### DAFTAR TUGAS:
(a) Menurut kutipan tentang tudingan ICW terhadap Moeldoko, siapa kuasa hukum Moeldoko?
(b) Salin bagian kutipan tersebut tanpa perubahan, dari "Sebelumnya pemerintah merekomendasikan" sampai dengan "Koswara, dan Moeldoko.", termasuk kedua penggalan itu.

Sebelumnya pemerintah merekomendasikan ivermectin untuk mengobati pasien Covid-19. Belakangan, berbagai studi, termasuk Organisasi Kesehatan Dunia ternyata tidak merekomendasikan obat tersebut.  

Dalam temuannya baru-baru ini, organisasi antirasuah tersebut menyebut adanya dugaan hubungan antara Moeldoko,  salah satu pejabat perusahaan produsen ivermectin, PT Harsen Laboratories, Sofia Koswara, dan Moeldoko.

Sofia merupakan direktur dan pemilik saham PT Noorpay Perkasa. Putri Moeldoko, Joanina Novinda Rachma, juga disebut memegang saham perusahaan ini. Atas dasar ini, ICW menuding mantan Panglima TNI tersebut.

Poster kampanye hentikan kriminalisasi masyarakat sipil Indonesia. Foto: LBH Pers

Melalui kuasa hukumnya bernama Otto Hasibuan, Moeldoko membantah tudingan pada 29 Juli 2021. Pihaknya melayangkan somasi dan berniat melaporkan ICW ke polisi. Sikap tersebut, menurut Koalisi, memperlihatkan resistensi pejabat publik dalam menerima kritik.

### BAHAN KAJIAN:
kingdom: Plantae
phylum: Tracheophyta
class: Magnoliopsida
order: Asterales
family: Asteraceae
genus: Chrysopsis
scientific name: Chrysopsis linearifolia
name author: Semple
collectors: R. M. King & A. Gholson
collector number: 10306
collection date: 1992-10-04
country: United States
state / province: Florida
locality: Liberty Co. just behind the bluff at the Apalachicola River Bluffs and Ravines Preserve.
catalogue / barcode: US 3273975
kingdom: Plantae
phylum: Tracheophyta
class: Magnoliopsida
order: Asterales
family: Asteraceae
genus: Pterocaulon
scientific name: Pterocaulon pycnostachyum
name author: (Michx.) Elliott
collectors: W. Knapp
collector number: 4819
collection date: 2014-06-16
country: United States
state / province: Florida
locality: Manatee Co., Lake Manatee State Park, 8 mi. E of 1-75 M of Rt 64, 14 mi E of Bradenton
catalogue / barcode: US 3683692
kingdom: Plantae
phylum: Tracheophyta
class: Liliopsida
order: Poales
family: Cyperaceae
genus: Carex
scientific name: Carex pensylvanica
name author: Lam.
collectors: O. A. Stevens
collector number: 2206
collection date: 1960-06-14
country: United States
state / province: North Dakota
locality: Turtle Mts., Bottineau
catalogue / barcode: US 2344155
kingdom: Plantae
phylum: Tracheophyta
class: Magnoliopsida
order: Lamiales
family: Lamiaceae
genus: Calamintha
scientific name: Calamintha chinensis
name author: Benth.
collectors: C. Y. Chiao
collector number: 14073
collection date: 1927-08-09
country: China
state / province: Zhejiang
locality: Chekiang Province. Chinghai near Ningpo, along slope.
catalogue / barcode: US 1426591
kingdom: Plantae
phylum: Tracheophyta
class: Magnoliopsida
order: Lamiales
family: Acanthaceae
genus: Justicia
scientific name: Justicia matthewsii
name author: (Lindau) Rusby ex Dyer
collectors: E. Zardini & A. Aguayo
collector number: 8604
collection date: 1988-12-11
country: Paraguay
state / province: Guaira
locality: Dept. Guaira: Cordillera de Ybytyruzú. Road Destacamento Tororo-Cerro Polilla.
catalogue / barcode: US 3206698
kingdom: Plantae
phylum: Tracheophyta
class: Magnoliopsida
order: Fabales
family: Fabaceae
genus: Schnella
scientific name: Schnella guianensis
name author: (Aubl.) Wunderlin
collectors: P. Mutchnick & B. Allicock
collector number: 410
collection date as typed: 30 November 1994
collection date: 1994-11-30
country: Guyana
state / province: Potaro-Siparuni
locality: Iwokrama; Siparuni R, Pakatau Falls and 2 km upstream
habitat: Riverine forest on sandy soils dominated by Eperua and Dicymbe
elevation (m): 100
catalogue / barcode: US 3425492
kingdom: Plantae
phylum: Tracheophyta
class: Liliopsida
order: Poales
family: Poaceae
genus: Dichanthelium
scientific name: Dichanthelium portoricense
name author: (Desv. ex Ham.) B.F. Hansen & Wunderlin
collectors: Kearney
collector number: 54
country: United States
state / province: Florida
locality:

### KUNCI JAWABAN:
(a) Otto Hasibuan.

(b)
Sebelumnya pemerintah merekomendasikan ivermectin untuk mengobati pasien Covid-19. Belakangan, berbagai studi, termasuk Organisasi Kesehatan Dunia ternyata tidak merekomendasikan obat tersebut.  

Dalam temuannya baru-baru ini, organisasi antirasuah tersebut menyebut adanya dugaan hubungan antara Moeldoko,  salah satu pejabat perusahaan produsen ivermectin, PT Harsen Laboratories, Sofia Koswara, dan Moeldoko.